Thursday, 16 April 2026

Disruptions in oil supplies near the Strait of Hormuz are starting to impact areas like Noida, appearing not in financial markets but in manufacturing facilities where costs are mounting.

Factories in the National Capital Region are facing higher fuel and transportation expenses alongside increasing demands for better wages.

This combination is creating challenges in production processes.

The workforce is under additional strain. India’s manual labor sector, numbering about 300 million according to job platform Apna, experienced a shift from a 2.5 percent growth in early 2025 to a 5.6 percent drop in the same period of 2026, as reported by the platform’s CEO in an Economic Times article.

These changes are now intersecting with elevated material costs, complicating factories’ ability to manage disruptions.

India’s vulnerability stems from relying on imports for up to 87 percent of its oil, making the economy prone to international supply issues. With climbing oil prices and a weakening rupee, the trade imbalance grows rapidly.

Inflation remains a concern, restricting options for authorities to intervene without causing more volatility. The effects are becoming tangible.

Experts indicate a global oil shortage of 10 to 12 million barrels daily, which is difficult to offset. Abhishek Kumar from Sparta Commodities noted that no nation can cover a 10 percent shortfall, suggesting prices could approach $150 per barrel unless consumption falls significantly.

India may also encounter below-normal monsoon rainfall for the first time in three years, raising worries about agricultural yields.

Radhika Rao, an economist at DBS Bank, observed in a report that March inflation figures showed a slight increase, indicating initial price effects from the Middle East situation.

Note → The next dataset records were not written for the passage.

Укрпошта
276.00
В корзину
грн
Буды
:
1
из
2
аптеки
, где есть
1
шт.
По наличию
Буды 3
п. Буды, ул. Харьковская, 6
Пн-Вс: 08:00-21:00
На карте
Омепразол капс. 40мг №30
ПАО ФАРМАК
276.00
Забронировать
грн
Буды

In Europe, leaders like Ursula von der Leyen have advised conserving energy by staying indoors, avoiding driving, and limiting electricity use, highlighting the limited tools available to governments amid the escalating issue.

The International Energy Agency has warned that current oil prices do not fully capture the crisis’s extent. Director Fatih Birol stated that 13 million barrels per day of production are offline, with over 80 facilities damaged and repairs potentially taking up to two years.

Financial markets have not yet adjusted to the full situation.

Investment firm PIMCO cautioned that prolonged high prices, rather than short-term spikes, could erode investor confidence. It compared the pattern to the 1990 Gulf War, where major economic impacts emerged later due to ongoing interruptions.

The report emphasized that extended durations worsen the problems.

In actual trading, the pressures are evident. Analyst Vinod Sreenivasan posted on X that shipments to Asia halted around April 1, with existing supplies loaded before February 28, after which refineries may reduce operations.

He highlighted a discrepancy between futures and spot markets: Brent futures at about $100, while Forties Blend spot prices reach around $149, showing intense competition for available oil.

Emergency reserves offer some relief, with IEA members pledging 400 million barrels, but the system is stressed. Sreenivasan warned that if the restrictions persist beyond three months, rationing could begin with aviation fuel, followed by diesel.